The dam removal has resulted in restoring a mile and a half of trout stream and reconnected the stream to another 145 miles of streams. The project team is working to put in woody structure in the restored channel above the old Brown Bridge site and is monitoring the vegetation in the flood plain to make sure invasive species do not become established.
The project is now in a period of study, Kalish said. Ultimately Boardman and Sabin dams will be removed and Union Street Dam will be modified.
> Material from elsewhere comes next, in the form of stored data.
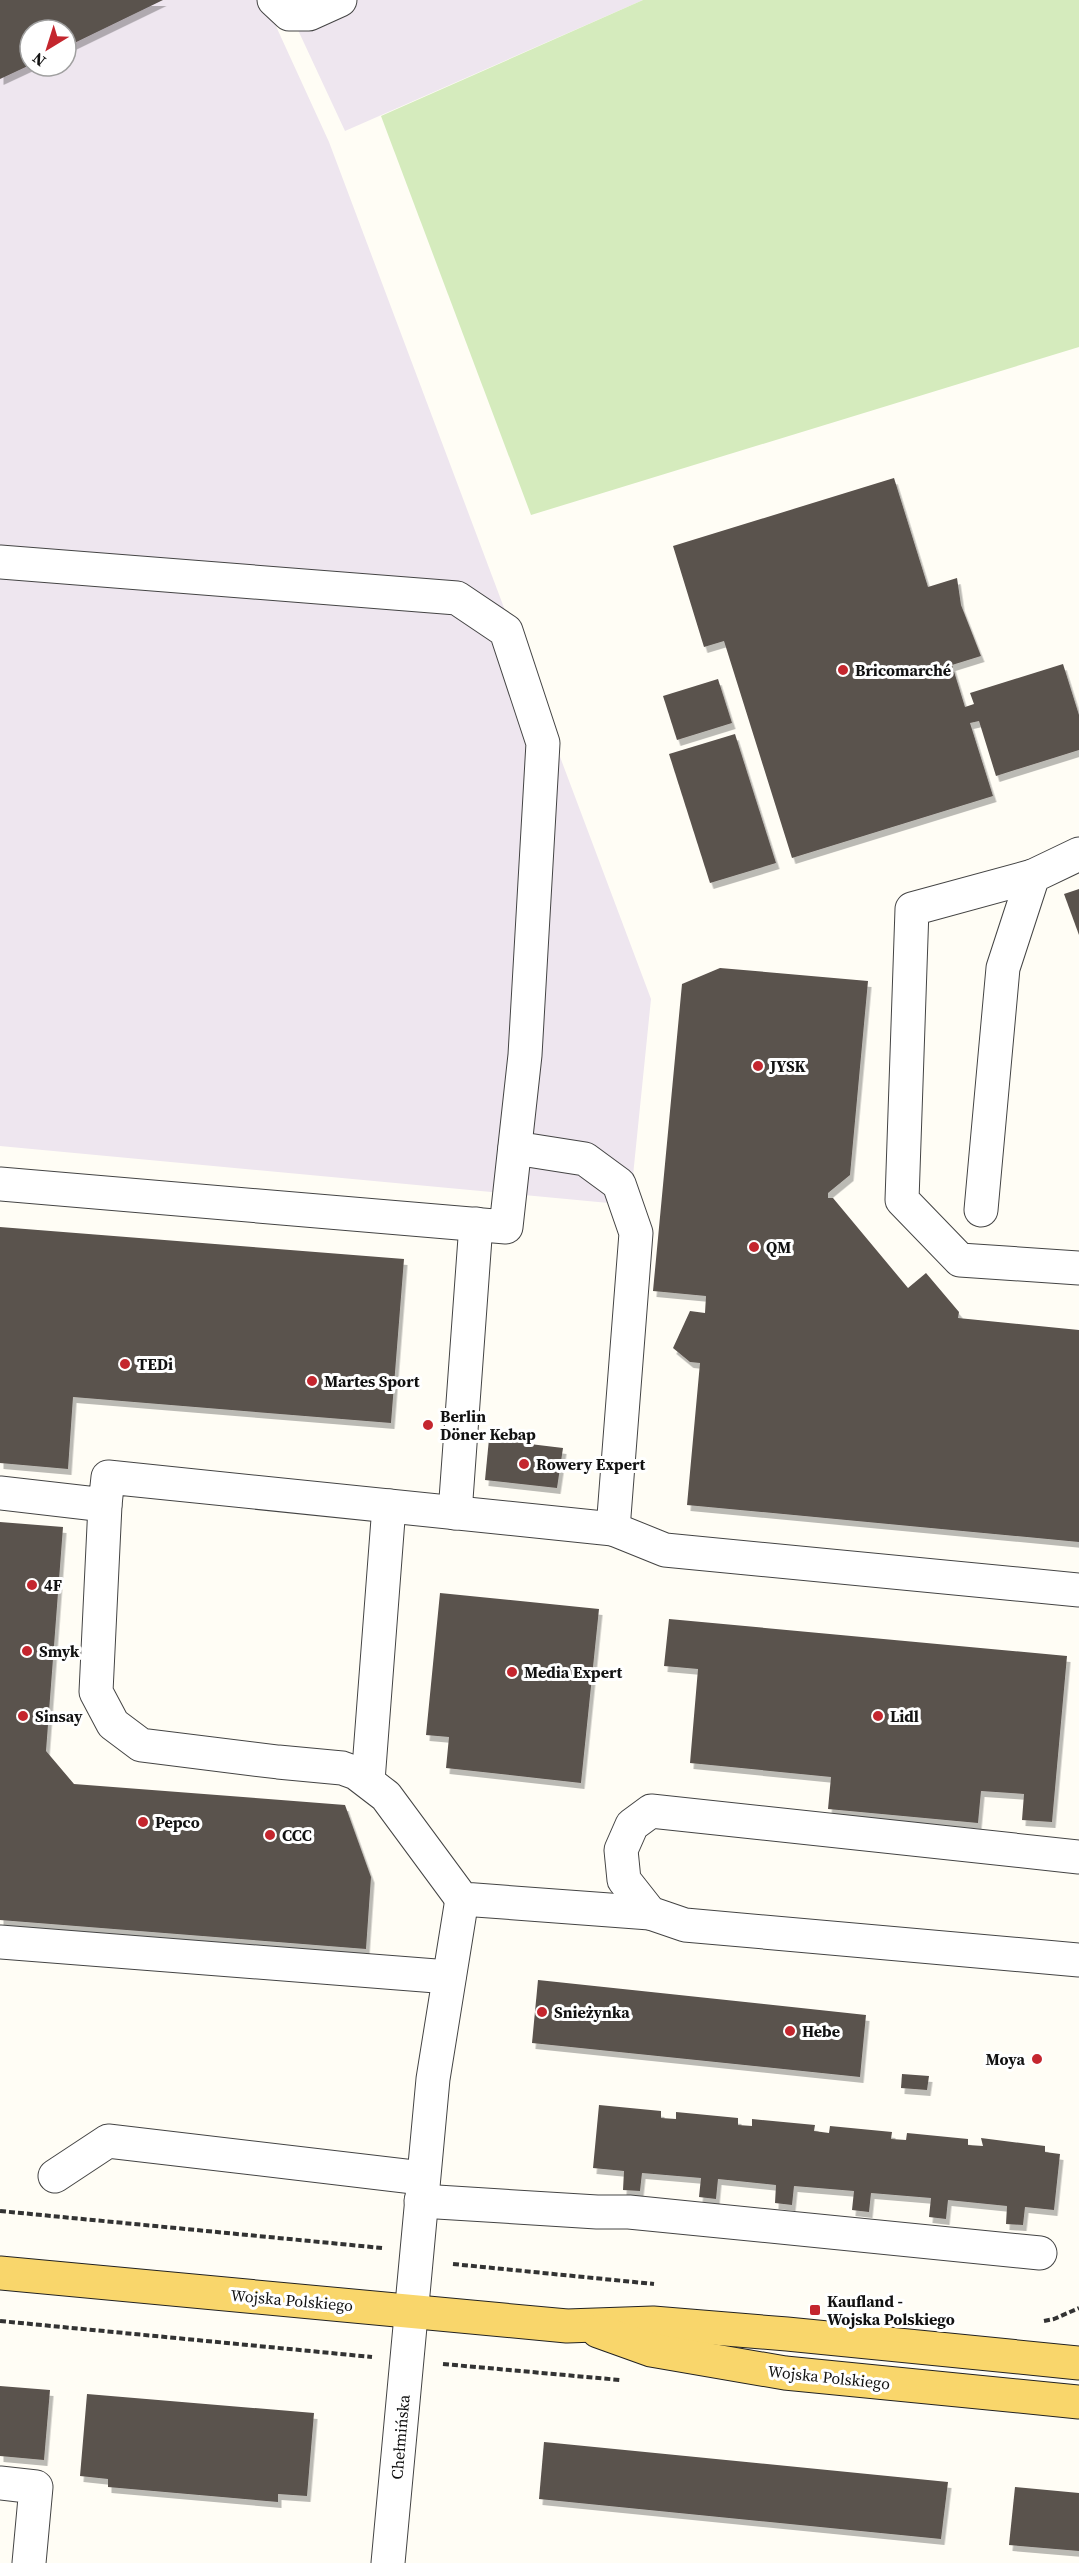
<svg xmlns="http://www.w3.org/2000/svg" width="1079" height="2563" viewBox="0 0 1079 2563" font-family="'Source Serif 4',serif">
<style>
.industrial{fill:#eee6ef;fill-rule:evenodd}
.green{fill:#d5ebbd}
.building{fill:#5a524d;filter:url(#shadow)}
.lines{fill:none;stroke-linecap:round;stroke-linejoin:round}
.minor-casing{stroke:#444;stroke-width:35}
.major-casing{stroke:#222;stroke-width:35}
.path{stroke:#333;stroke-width:4;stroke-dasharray:6 3;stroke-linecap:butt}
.minor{stroke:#fff;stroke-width:33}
.major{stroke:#f9d66b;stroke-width:33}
.poi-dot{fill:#c4262e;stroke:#fff;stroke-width:2}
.labels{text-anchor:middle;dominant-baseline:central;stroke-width:6;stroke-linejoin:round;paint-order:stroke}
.poi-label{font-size:16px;font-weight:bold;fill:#111;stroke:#fff;text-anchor:start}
.street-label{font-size:16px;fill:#111;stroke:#fff}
</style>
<defs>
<filter id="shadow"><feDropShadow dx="3.5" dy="6" stdDeviation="0" flood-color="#0004"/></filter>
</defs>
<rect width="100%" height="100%" fill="#fffdf5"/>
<g class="industrial">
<path d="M0,0h264l65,142 322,857 -21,206 -630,-59zM30,30h36v36h-36z"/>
<path d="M284,0h359l-298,131z"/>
</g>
<path class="green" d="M643,0h436v347l-548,168 -150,-399z"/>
<g class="building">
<path d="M0,0h163l-97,47v-17h-36v35l-30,14z"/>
<path d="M894,478l34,109 29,-9 4,27 20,51 -29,9 13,42 9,-3 -4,-11 93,-29 16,51v35l-83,26 -17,-55 -9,2 23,73 -201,62 -68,-217 -20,6 -31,-101z"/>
<path d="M718,679l14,44 -55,17 -14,-44z"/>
<path d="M735,734l41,129 -66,20 -41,-129z"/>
<path d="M1079,889v46l-15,-41z"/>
<path d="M720,968l148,13 -18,194 -22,18v5h5l75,90 18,-15 33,39 -1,6 121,12v212l-392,-37 13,-142 -10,-1 -17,-14 17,-37 15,2 1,-17 -53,-5 29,-307z"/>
<path d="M0,1227l404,32 -13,164 -318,-26 -5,72 -68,-6z"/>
<path d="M489,1439l74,9 -6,40 -72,-8z"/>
<path d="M0,1522l63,5 -17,224 28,33 271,21 26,72 -5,72 -366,-29z"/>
<path d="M440,1593l159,16 -18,174 -135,-15 3,-31 -23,-2z"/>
<path d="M669,1619l398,37 -15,166 -30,-2 2,-26 -43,-3 -3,32 -150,-14 3,-32 -141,-14 8,-94 -34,-3z"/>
<path d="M538,1980l328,35 -6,62 -328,-34z"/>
<path d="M902,2074l27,2 -2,14 -26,-2z"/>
<path d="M599,2105l62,6v7l15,1v-7l62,6v7l14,1v-7l63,6 -1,6 15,2 1,-7 62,6 -1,7 15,1 1,-7 61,6v6l15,1 -2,-8 64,8v6l15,2 -6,56 -29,-3 -2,18 -17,-1 1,-18 -59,-6 -2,19 -17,-2 2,-19 -60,-5 -2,19 -17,-2 2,-19 -60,-5 -2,19 -17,-2 1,-18 -58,-6 -2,20 -17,-2 2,-19 -59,-5 -2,18 -17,-1 1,-19 -31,-3z"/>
<path d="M0,2386l50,4 -6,70 -44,-4z"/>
<path d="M87,2394l227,19 -7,83 -29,-2v8l-170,-15v-8l-28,-3z"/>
<path d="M544,2442l404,40 -7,57 -402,-40z"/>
<path d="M1015,2487l64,6v58l-70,-6z"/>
</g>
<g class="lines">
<defs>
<g id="minor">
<path d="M274,0l15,14h20l31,-14"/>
<path d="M0,562l457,36 49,33 37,112 -18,312 -19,172 -506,-43"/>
<path d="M1033,876l-121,33 -10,291 58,60 119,8"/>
<path d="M981,1210l22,-242 30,-92 46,-22"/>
<path d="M0,1493l105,12 3,-28 505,52 23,-296 -17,-49 -34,-25 -70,-11"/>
<path d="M105,1505l-9,187 17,32 28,21 137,17 64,6 14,5 30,23 76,103 188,14"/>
<path d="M455,1513l21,-289"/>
<path d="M613,1529l52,21 414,40"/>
<path d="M368,1781l21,-275"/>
<path d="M1079,1857l-428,-46 -19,14 -11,25 3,30 26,33 35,12 394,35"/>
<path d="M0,1942l449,35"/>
<path d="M55,2176l53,-35 314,37"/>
<path d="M421,2201l176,11h32l411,41"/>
<path d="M0,2483l36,4 -7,76"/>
<path d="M388,2563l45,-484 29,-180"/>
</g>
<g id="major">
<path d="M0,2273l567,53 86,-3 134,11 292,29"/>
<path d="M598,2331l53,19 134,23 294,29"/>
</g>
</defs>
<use href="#minor" class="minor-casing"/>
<use href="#major" class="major-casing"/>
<g class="path">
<path d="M0,2211l382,37"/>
<path d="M453,2264l201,20"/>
<path d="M0,2321l372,36"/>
<path d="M1044,2321l10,-2 25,-11"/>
<path d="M443,2364l177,16"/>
</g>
<use href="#minor" class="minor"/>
<use href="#major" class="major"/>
</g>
<g class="poi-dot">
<circle cx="843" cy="670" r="6"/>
<circle cx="758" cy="1066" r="6"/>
<circle cx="754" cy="1247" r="6"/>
<circle cx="125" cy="1364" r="6"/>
<circle cx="312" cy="1381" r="6"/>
<circle cx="428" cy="1425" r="6"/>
<circle cx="524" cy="1464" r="6"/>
<circle cx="32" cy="1585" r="6"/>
<circle cx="27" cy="1651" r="6"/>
<circle cx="512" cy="1672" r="6"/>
<circle cx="23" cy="1716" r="6"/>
<circle cx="878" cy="1716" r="6"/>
<circle cx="143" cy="1822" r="6"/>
<circle cx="270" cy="1835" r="6"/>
<circle cx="542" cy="2012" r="6"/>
<circle cx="790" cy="2031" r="6"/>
<circle cx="1037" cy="2059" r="6"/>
<rect x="809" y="2304" width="12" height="12" rx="3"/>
</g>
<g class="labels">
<g class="poi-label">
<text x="855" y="670">Bricomarché</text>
<text x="770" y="1066">JYSK</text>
<text x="766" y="1247">QM</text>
<text x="137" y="1364">TEDi</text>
<text x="324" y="1381">Martes Sport</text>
<text x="440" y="1416">Berlin<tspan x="440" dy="18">Döner Kebap</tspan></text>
<text x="536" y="1464">Rowery Expert</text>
<text x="44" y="1585">4F</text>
<text x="39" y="1651">Smyk</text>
<text x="524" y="1672">Media Expert</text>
<text x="35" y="1716">Sinsay</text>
<text x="890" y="1716">Lidl</text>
<text x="155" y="1822">Pepco</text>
<text x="282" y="1835">CCC</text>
<text x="554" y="2012">Snieżynka</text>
<text x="802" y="2031">Hebe</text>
<text x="1025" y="2059" text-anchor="end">Moya</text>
<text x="827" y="2301">Kaufland -<tspan x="827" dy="18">Wojska Polskiego</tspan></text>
</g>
<g class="street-label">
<text transform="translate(292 2300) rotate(5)">Wojska Polskiego</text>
<text transform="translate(829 2377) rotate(6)">Wojska Polskiego</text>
<text transform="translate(400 2437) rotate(-85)">Chełmińska</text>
</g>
</g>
<g transform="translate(48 48) rotate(218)"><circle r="28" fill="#ffffff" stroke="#a0a0a0" stroke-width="1.5"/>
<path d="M0-4.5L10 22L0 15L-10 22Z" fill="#c4262e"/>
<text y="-9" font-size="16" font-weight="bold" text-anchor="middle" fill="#111111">N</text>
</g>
</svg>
“Union Street Dam currently acts as lamprey barrier,” Kalish said. “We want to keep exotic invasive species out of the watershed, but we want the capacity to pass species that are beneficial. Currently, it has a fish-passage structure, but it only allows fish with strong jumping ability – such as Chinook salmon and steelhead – to pass. But we’d like to have the capacity to pass other species as well – brown trout, walleye, sturgeon, Great Lakes muskie – as well as to limit other species. Right now we don’t have that capacity.”
The removal of Boardman Dam includes a bridge that crosses the river at the dam site. Currently, the river crossing is one lane, which restricts traffic on it.
“We’re working with the road commission and the county to enhance that crossing,” Kalish said.
The cost of removing the remaining two dams is estimated at around $12.9 million. Funding will come from a variety of sources: the DNR’s dam management grant program, the Great lakes Restoration Initiative, the Great Lakes Fishery Trust, the National Fish and Wildlife Foundation, the U.S. Fish and Wildlife Service, the Frey Foundation and other sources.
“We don’t anticipate any major construction or de-construction to occur this year, but we expect both next year,” Kalish said. “The current plan is to address Boardman Dam – which is classified as a high hazard-potential dam by the Michigan Department of Environmental Quality – first, then Sabin Dam and do the Union Street Dam construction in conjunction with one or the other.
“We hope to finalize the plan specifications for bridge construction and Boardman Dam removal this year.”